TEXTE FOURNI →
+ + +

Tout pour les éoliennes En février prochain, le peuple devra se prononcer sur le fameux projet de parc éolien, dossier en faveur duquel Milly Bregnard s’est investie à 200%:«Il va être accepté, j’en suis sûre.Je ne comprendrais pas qu’il en aille autrement, surtout à une époque où on ne veut plus du nucléaire. Nous avons déjà réduit le parc de dix à sept éoliennes et déplacé certaines turbines qui gênaient Les Genevez. C’est un travail de longue haleine. Nous sommes partis un peu tôt, tant il est vrai qu’à l’époque, les instances cantonales et fédérales n’étaient pas encore conscientes de la complexité de tels dossiers.»

En janvier-février, quand elle ne sera plus maire, la future retraitée promet qu’elle prendra du temps pour défendre le projet. On peut compter là-dessus!


En décembre, Milly Bregnard franchira cette porte pour la dernière fois. (Patricia Brenzikofer)

Un camping, enfin Du côté de la piscine, enfin, un camping est en train de voir le jour après 40 ans de galère et le renoncement de deux investisseurs. Pour pouvoir aller de l’avant, la commune a déjà dû récupérer son droit de superficie auprès du dernier.

Et puis, il y a eu ce coup de génie. Demander à Mario Martinez, le très dynamique entrepreneur local, de faire partie de la commission ad hoc. «Il possède déjà un camping en Espagne et s’est lancé à corps perdu dans ce projet. Il s’agissait d’une opportunité à saisir, comme dans le cas d’Artecad et de l’Espace Défi.»

Sûr! avec MarioMartinez, les Tramelots disposent désormais d’un investisseur sérieux et débordant de projets.

+ + +

[Données extraites d'une collection]
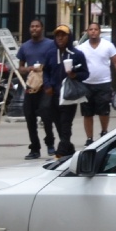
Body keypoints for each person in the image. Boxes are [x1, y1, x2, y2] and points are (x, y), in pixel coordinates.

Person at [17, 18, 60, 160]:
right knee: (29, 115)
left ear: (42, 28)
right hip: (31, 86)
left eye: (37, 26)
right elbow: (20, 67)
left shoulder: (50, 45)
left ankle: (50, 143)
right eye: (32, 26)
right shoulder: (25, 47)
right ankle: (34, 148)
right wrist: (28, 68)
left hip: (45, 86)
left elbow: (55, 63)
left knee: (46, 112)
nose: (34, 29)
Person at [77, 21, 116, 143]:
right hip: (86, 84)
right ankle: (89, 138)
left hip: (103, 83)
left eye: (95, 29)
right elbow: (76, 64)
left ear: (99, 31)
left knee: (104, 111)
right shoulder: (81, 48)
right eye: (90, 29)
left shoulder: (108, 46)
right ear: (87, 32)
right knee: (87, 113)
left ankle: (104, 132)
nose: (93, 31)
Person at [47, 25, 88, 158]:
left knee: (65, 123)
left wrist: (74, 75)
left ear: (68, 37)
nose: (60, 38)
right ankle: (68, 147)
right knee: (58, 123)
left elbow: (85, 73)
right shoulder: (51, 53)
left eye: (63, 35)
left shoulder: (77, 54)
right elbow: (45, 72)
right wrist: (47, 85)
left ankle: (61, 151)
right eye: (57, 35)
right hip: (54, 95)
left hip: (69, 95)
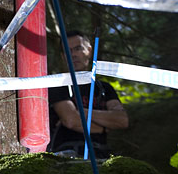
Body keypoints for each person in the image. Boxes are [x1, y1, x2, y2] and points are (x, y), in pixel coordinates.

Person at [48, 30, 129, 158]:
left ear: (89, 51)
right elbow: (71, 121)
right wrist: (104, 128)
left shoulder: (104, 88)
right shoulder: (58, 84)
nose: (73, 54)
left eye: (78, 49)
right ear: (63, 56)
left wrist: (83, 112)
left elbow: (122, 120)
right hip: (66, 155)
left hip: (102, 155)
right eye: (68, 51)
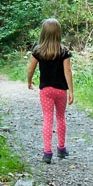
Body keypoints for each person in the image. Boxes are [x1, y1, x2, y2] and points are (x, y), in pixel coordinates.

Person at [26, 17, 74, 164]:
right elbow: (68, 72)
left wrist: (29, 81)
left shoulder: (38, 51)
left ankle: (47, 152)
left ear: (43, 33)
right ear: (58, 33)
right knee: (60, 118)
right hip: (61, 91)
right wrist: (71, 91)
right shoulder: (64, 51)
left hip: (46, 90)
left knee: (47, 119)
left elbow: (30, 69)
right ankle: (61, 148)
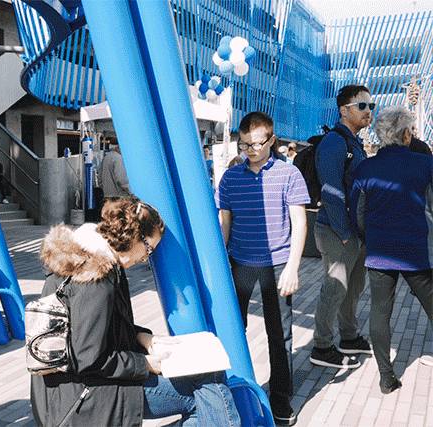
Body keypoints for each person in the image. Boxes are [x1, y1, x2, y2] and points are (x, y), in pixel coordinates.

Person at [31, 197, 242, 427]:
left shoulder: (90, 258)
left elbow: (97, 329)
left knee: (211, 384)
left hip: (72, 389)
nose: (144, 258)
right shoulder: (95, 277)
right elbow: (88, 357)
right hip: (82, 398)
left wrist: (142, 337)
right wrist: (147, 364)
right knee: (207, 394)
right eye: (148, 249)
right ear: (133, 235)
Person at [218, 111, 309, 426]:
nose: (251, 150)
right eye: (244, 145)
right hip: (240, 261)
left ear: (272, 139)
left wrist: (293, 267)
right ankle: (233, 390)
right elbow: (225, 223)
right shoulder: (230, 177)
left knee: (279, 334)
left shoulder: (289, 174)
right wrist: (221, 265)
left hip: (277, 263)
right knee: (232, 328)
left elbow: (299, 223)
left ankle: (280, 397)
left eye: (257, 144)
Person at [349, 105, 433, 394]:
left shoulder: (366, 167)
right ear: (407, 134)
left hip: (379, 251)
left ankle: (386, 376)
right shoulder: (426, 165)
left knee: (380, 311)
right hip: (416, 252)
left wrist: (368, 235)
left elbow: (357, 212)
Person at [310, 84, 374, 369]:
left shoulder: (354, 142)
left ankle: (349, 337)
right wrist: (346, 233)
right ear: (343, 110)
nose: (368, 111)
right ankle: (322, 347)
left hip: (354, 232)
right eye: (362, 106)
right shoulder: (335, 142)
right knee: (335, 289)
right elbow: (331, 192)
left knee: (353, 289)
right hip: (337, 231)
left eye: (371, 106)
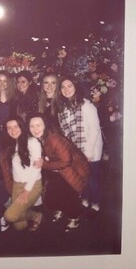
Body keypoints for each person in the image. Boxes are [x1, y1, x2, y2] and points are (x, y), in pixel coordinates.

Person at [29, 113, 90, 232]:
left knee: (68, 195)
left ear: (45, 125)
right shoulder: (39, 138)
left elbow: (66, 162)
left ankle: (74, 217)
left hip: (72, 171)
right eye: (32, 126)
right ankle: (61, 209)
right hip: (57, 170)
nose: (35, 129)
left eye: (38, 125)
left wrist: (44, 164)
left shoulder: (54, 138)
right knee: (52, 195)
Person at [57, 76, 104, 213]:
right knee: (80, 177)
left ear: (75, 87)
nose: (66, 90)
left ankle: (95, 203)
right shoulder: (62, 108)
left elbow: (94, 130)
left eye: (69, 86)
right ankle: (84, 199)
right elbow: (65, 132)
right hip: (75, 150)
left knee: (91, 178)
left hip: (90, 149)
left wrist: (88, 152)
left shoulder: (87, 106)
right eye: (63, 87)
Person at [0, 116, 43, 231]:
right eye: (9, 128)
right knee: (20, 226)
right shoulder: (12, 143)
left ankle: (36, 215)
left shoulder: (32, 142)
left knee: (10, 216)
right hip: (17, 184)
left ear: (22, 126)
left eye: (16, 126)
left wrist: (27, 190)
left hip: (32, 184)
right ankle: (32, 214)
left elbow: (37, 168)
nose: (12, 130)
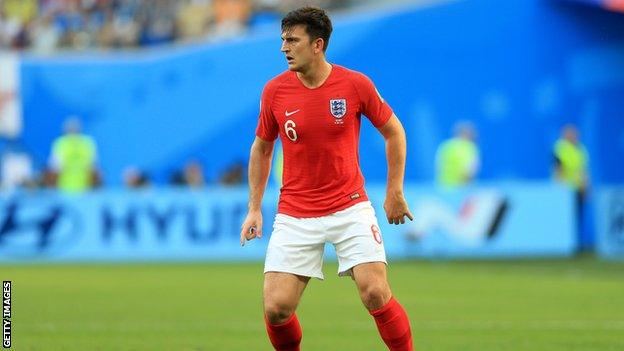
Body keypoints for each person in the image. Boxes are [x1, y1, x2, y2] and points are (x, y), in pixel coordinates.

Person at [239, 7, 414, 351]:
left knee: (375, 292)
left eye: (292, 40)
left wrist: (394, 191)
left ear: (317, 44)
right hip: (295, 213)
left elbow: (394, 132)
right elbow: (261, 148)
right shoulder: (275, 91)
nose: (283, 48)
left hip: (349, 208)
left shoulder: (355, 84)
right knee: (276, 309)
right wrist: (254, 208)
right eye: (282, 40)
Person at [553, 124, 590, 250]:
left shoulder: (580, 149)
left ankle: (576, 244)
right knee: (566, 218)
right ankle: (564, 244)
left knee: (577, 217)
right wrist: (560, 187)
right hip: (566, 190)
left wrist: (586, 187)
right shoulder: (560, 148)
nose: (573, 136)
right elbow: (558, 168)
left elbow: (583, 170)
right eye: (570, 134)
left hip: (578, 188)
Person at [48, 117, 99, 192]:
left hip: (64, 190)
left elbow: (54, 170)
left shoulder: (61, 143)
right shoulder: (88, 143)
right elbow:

+ + +

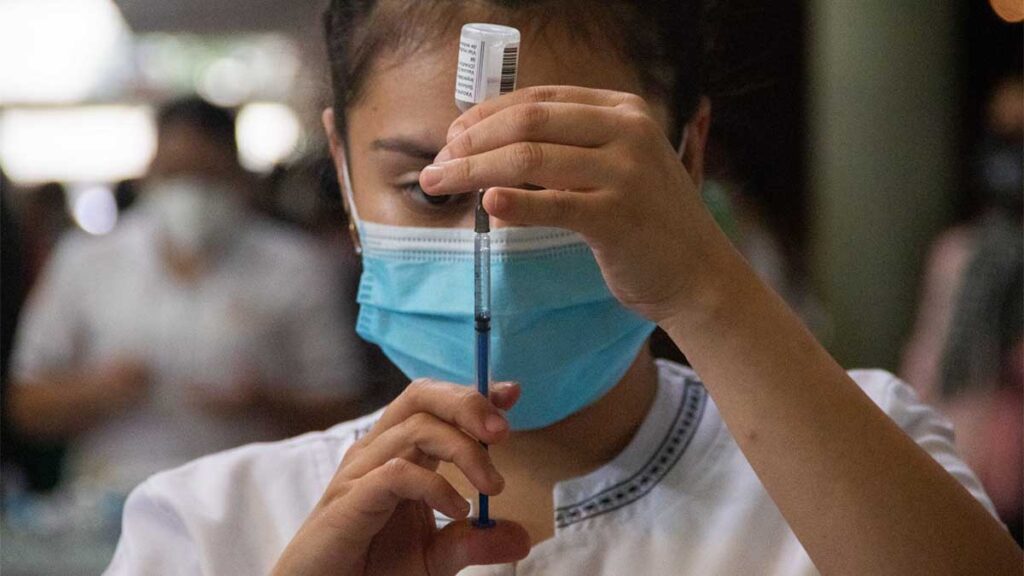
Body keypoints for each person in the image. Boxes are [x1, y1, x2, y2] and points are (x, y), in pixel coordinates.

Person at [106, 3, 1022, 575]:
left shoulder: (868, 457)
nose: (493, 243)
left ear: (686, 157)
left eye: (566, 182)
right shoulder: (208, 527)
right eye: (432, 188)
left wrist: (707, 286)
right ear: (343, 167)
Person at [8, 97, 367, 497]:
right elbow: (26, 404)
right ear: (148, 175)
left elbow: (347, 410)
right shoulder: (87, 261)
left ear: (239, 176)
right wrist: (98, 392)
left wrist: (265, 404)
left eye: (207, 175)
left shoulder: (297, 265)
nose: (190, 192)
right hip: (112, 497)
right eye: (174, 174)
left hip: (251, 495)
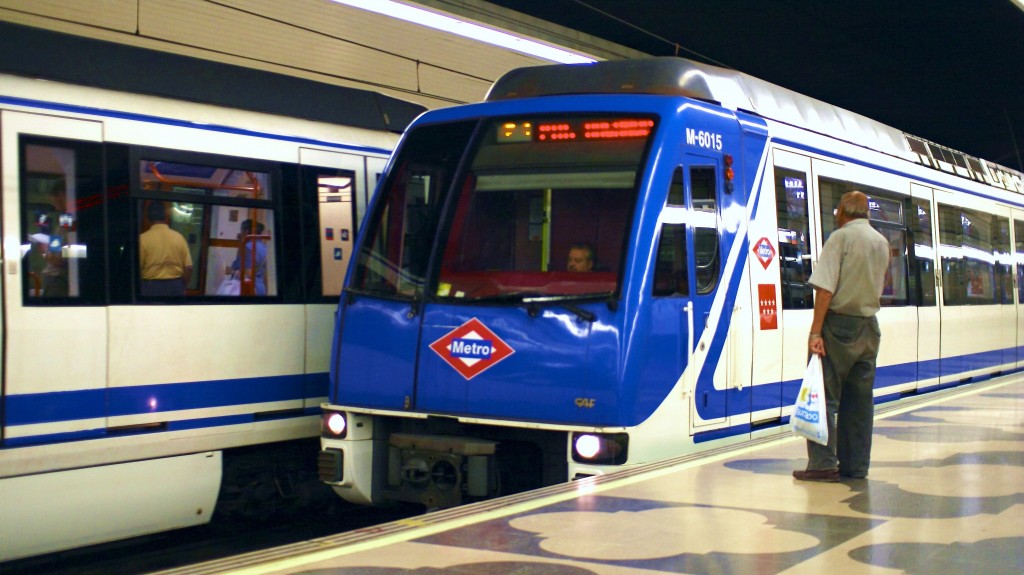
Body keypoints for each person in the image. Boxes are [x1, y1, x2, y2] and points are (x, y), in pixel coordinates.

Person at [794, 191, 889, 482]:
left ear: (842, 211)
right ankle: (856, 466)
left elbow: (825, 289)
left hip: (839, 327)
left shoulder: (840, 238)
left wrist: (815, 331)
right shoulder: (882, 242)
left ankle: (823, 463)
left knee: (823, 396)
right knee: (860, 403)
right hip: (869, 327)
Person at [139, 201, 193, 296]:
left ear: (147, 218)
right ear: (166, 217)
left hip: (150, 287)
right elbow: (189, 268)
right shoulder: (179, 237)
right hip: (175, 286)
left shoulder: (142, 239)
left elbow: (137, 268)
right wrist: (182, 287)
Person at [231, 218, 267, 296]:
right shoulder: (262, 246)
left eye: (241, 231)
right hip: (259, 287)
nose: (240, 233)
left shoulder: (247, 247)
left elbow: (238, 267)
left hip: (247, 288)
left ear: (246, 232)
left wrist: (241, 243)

+ + +

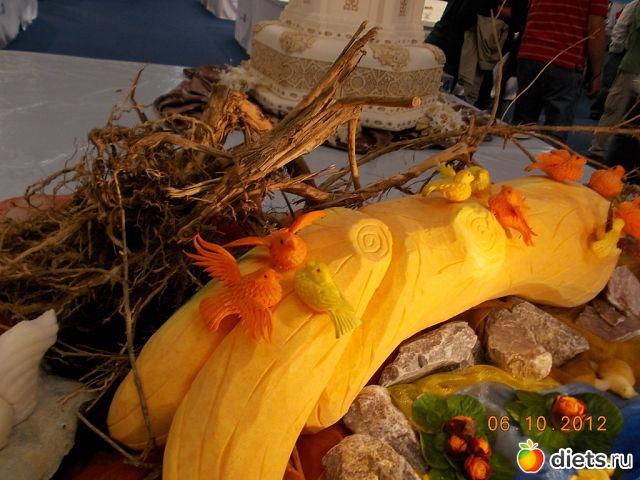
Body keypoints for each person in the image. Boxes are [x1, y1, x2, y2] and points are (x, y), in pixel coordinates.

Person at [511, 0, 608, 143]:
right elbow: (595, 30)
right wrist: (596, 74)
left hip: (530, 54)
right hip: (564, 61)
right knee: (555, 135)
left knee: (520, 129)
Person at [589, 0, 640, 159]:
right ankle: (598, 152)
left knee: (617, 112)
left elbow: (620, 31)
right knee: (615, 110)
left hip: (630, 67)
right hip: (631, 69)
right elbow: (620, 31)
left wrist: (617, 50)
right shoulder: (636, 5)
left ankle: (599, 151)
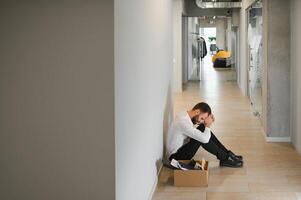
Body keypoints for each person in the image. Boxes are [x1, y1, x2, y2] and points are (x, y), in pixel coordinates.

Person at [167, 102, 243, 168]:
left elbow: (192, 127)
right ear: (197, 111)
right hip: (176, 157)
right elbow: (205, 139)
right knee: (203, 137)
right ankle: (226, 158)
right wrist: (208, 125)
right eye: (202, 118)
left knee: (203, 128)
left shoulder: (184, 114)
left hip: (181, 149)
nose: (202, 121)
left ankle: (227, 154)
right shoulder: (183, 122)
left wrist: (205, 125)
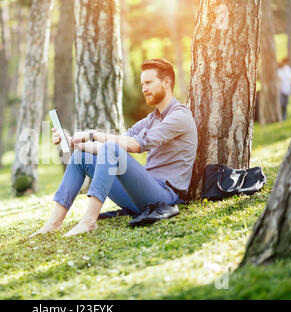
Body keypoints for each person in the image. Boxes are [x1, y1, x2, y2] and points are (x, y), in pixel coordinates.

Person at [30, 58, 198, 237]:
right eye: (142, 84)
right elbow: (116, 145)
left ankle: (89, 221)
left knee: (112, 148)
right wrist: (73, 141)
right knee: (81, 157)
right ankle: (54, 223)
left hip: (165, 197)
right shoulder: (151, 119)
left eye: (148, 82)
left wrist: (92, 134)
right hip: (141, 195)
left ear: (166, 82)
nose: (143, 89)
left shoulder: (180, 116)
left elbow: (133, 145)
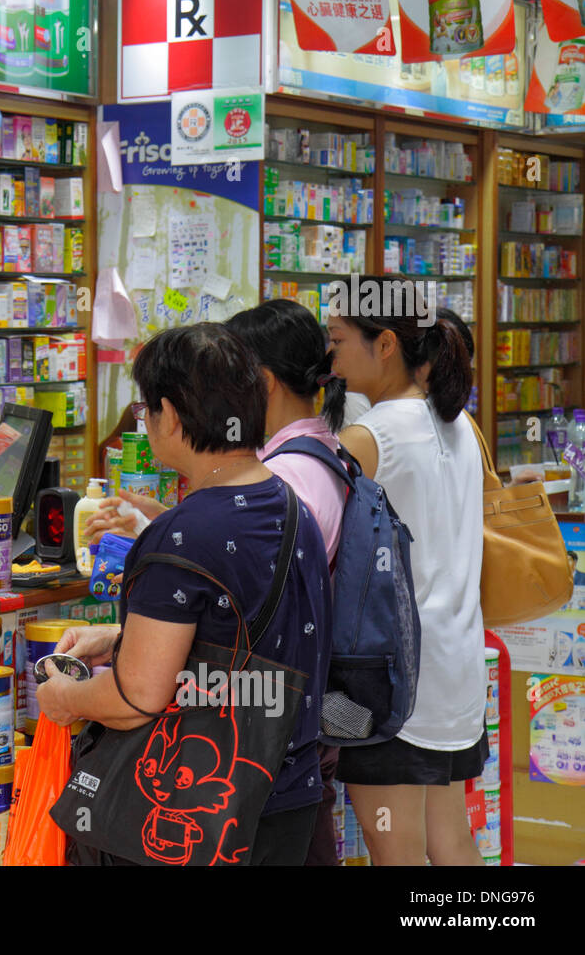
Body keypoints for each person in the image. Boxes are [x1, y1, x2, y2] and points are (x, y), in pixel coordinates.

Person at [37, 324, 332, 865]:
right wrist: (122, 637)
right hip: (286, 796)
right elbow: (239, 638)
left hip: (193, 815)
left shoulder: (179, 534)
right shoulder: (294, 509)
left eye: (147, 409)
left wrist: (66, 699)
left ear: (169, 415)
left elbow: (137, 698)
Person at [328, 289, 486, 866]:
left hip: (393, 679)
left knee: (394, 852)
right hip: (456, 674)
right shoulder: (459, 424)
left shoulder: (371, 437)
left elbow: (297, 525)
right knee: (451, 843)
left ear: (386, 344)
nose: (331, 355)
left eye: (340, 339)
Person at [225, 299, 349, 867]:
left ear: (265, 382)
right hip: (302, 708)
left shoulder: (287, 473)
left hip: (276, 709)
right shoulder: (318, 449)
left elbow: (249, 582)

+ + +

EXERCICE 1 →
Dites si chacune des affirmations suivantes concorde avec le texte fourni, en répondant par oui ou non et en citant les mots du texte qui tranchent : (a) Le parc éolien a été ramené de dix à sept éoliennes. (b) Le camping voit le jour après vingt ans de difficultés. (c) Mario Martinez possède déjà un camping en France.
EXERCICE 2 →
Rédigez la suite du texte fourni sur la fin de mandat de Milly Bregnard, en repartant après sa dernière phrase.

RÉPONSE RÉDIGÉE 1 →
(a) Oui : « Nous avons déjà réduit le parc de dix à sept éoliennes ».
(b) Non : « après 40 ans de galère ».
(c) Non : « Il possède déjà un camping en Espagne ».

RÉPONSE RÉDIGÉE 2 →
Échec aux Reussilles Enfin, Milly Bregnard regrette amèrement que le grandiose projet de site multiloisirs aux Reussilles, à ériger par les professions du bois et lancé par François Vorpe, ait du plomb dans l’aile:«Nous n’avons pas pu mettre la main sur le gestionnaire qui aurait pu s’occuper de la pérennité du site, malgré le magnifique plan réalisé par les apprentis du bois. Cette personne aurait pu y fédérer commerçants et sociétés. Nous nous sommes aussi heurtés à la réprobation unanime des gens des Reussilles, qui ne souhaitent pas de construction sur ce pâturage. Ils oublient que c’est le seul terrain à offrir à la construction. Ils pourraient bien se retrouver avec des maisons d’habitation à la place...»

Cimetière sous la lune

Le préfet tranchera A Tramelan, toutes les paroisses sont favorables à la construction au cimetière d’une morgue avec lieu de recueillement. Pour cela, suite au rejet du projet Vorpe, il faut une modification du règlement.Le préfet devrait trancher incessamment, dit-on. Les mêmes paroisses n’auraient rien contre le projet émanant d’un privé. Et de la commune? «Pour le moment, rien n’est prévu dans le plan de financement, révèle Milly Bregnard. Et si la modification du règlement n’est pas acceptée, nous ne pourrons rien faire...»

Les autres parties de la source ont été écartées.